Girls dancing in the vineyard
Art: Jack Davis
In earlier times Tu B'av was a festival dedicated to young Jewish men and women finding their mates. Even today, the wall posters of Jerusalem announce special Tu B'av prayers for finding a match.

Why choose the fifteenth of Av for such a celebration? Surely there is ample opportunity on the intermediate days of Pesach or Sukkot to have the Jewish singles meet? Why pick a week after Tisha B'av?

Why Tu B'Av?
The Talmud (Taanit 30b-31a) quotes six reasons why Tu B'av was made a holiday:

  1. Marriage between different tribes of Israel was permitted that day. In the desert, a ban on inter-tribal marriage insured that land would not pass out of the hands of the tribe it originally belonged to. [See Numbers 36]
  2. Intermarriage with the tribe of Benjamin was once again permitted after the Pilegesh B'giva civil war. [See Judges 21] (R. Yosef in the name of R. Nachman)
  3. The generation that left Egypt ceased to die in the wilderness. Consequently, Moses returned to his previous high level of prophecy. (Rabba bar bar Channa in the name of R. Yochanan)
  4. King Hosea permitted residents of the Northern Kingdom to make the pilgrimage to Jerusalem, once again. (Ulla)
  5. The dead of the great fallen city of Betar were granted burial by the Roman government.
  6. Starting on the fifteenth of Av the sharp heat of the sun begins to wane. Wood cut after that date was thus unfit for use on the Altar -- it was feared to be wormy.

The Worst is Behind Us
Reasons 3 and 5 are reminiscent of two of the events that Tisha B'av commemorates: It was on Tisha B'av night that God decreed that the generation of the wilderness would not enter the Land of Israel; and it was on the same day about fifteen hundred years later that Betar fell to the Romans and its dead were left unburied.

Tu B'av, in contrast, marks the end of the death of the desert generation and the end of the disgrace brought on by the exposed bodies of Betar. Tu B'av comes when things are at least starting to move in a positive direction. No Temple has been rebuilt, and the people of Israel have not yet entered the land - but the worst is over. Perhaps this is even reflected in the weather -- from Tu B'av on, the fierce heat of the sun subsides; the days are becoming shorter.

Jewish Unity
Reasons 1, 2, and 4 express a common theme that must surface soon after Tisha B'av -- Jewish unity. Marriage only within one's own tribe, though crucial for establishing tribal identity in that first generation, would have left Israel a loose confederation of states and not a unified nation.

A cease-fire that would have left Benjamin politically associated with the rest of the tribes but still forbade marrying them would have, in effect, still cut off one tribe from the rest of Israel.

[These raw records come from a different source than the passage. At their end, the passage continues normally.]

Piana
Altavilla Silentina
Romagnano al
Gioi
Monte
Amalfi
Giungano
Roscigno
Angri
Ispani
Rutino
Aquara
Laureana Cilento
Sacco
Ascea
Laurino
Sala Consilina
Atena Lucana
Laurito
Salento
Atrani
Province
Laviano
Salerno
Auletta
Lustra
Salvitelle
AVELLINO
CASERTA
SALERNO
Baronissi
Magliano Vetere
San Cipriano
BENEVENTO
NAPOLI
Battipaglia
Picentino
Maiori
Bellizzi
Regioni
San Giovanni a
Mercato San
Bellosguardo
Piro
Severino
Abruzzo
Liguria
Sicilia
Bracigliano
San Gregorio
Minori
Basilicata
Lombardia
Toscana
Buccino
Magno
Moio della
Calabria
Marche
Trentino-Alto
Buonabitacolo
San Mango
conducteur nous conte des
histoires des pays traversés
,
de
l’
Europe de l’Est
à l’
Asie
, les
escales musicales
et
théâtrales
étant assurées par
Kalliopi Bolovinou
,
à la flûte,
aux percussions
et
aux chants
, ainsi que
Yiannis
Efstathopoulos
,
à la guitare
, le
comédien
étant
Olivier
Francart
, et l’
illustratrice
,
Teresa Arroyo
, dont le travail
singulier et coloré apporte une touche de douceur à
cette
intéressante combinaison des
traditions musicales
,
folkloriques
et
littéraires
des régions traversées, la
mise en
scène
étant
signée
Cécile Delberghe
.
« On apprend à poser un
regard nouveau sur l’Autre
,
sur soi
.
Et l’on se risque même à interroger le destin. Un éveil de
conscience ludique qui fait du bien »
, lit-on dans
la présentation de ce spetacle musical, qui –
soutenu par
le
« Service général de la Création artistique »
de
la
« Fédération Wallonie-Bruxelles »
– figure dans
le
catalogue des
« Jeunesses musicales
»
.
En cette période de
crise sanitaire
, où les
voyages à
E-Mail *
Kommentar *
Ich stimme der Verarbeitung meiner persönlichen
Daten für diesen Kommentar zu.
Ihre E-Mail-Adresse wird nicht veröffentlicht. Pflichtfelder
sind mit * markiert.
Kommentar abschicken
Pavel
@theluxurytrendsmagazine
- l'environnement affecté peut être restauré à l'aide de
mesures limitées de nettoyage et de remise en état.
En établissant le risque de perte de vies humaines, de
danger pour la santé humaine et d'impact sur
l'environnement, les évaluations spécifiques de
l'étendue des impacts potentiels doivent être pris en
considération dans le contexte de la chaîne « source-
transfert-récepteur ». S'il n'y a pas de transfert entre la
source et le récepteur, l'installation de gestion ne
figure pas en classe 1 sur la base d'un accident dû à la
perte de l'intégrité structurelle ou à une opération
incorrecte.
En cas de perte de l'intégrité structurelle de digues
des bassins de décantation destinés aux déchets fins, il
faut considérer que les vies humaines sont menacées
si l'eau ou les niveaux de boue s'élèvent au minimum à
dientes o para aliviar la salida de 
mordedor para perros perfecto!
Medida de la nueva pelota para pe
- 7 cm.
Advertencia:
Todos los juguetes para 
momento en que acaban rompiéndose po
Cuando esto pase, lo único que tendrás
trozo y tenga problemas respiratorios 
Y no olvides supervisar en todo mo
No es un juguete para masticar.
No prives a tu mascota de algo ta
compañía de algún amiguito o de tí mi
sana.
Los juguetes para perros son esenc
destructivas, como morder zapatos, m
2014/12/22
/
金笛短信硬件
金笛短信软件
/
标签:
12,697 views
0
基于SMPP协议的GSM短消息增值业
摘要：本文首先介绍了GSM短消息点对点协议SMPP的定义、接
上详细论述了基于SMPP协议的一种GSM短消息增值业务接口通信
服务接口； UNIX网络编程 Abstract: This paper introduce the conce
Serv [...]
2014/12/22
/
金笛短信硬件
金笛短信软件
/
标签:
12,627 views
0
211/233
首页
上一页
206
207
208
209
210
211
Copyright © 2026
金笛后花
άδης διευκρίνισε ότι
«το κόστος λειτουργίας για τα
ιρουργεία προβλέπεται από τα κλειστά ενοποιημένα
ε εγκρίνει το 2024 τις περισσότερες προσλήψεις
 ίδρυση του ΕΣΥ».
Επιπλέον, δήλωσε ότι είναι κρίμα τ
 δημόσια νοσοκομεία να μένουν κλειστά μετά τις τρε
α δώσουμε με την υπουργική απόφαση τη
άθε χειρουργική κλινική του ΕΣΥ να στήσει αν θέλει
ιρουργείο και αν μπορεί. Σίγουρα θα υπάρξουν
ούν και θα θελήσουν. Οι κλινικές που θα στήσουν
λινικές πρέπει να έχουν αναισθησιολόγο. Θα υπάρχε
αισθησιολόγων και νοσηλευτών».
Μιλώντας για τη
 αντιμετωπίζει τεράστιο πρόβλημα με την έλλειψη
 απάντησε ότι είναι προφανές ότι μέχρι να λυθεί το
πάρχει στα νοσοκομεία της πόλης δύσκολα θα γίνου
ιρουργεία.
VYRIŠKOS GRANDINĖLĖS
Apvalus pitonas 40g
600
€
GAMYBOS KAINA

The ability for all of the tribes to marry each other - necessary to facilitate a deep, fundamental sense of Jewish oneness - is worth celebrating. Likewise, Hoshea ben Elah, the last of the kings of the Northern Kingdom, took a step away from a total break-off by allowing the pilgrimages that Jereboam, his predecessor, forbade. He thereby tacitly recognized Jerusalem as the spiritual center of a unified Israel.

The Tisha B'Av - Tu B'Av Relationship
Tu B'av allows us to breath easy after Tisha B'av - the worst has passed and it starts to get better. It comes with a message, though - we must counteract the national fragmentation that brought about the destruction of our Temple by celebrating the unity of the Jewish people.